Some say volatility, rather than debt, is the best way to think about risk as an investor, but Warren Buffett famously said that ‘Volatility is far from synonymous with risk.’ When we think about how risky a company is, we always like to look at its use of debt, since debt overload can lead to ruin. We note that NeoGenomics, Inc. (NASDAQ:NEO) does have debt on its balance sheet. But is this debt a concern to shareholders?
Why Does Debt Bring Risk?
Debt is a tool to help businesses grow, but if a business is incapable of paying off its lenders, then it exists at their mercy. In the worst case scenario, a company can go bankrupt if it cannot pay its creditors. While that is not too common, we often do see indebted companies permanently diluting shareholders because lenders force them to raise capital at a distressed price. Of course, the upside of debt is that it often represents cheap capital, especially when it replaces dilution in a company with the ability to reinvest at high rates of return. The first step when considering a company’s debt levels is to consider its cash and debt together.
How Much Debt Does NeoGenomics Carry?
You can click the graphic below for the historical numbers, but it shows that as of September 2021 NeoGenomics had US$533.5m of debt, an increase on US$171.5m, over one year. However, its balance sheet shows it holds US$542.7m in cash, so it actually has US$9.21m net cash.
A Look At NeoGenomics’ Liabilities
Zooming in on the latest balance sheet data, we can see that NeoGenomics had liabilities of US$92.7m due within 12 months and liabilities of US$676.4m due beyond that. On the other hand, it had cash of US$542.7m and US$107.4m worth of receivables due within a year. So its liabilities outweigh the sum of its cash and (near-term) receivables by US$119.1m.
Given NeoGenomics has a market capitalization of US$3.58b, it’s hard to believe these liabilities pose much threat. But there are sufficient liabilities that we would certainly recommend shareholders continue to monitor the balance sheet, going forward. While it does have liabilities worth noting, NeoGenomics also has more cash than debt, so we’re pretty confident it can manage its debt safely.

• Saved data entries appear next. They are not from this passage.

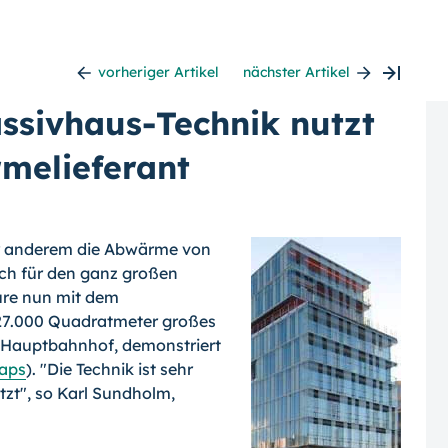
vorheriger Artikel
nächster Artikel
ssivhaus-Technik nutzt
melieferant
ter anderem die Abwärme von
uch für den ganz großen
re nun mit dem
27.000 Quadratmeter großes
Hauptbahnhof, demonstriert
aps
). "Die Technik ist sehr
zt", so Karl Sundholm,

When analysing debt levels, the balance sheet is the obvious place to start. But ultimately the future profitability of the business will decide if NeoGenomics can strengthen its balance sheet over time.
In the last year NeoGenomics wasn’t profitable at an EBIT level, but managed to grow its revenue by 14%, to US$485m. That rate of growth is a bit slow for our taste, but it takes all types to make a world.
So How Risky Is NeoGenomics?
While NeoGenomics lost money on an earnings before interest and tax (EBIT) level, it actually booked a paper profit of US$49m. So when you consider it has net cash, along with the statutory profit, the stock probably isn’t as risky as it might seem, at least in the short term. With revenue growth uninspiring, we’d really need to see some positive EBIT before mustering much enthusiasm for this business. The balance sheet is clearly the area to focus on when you are analysing debt.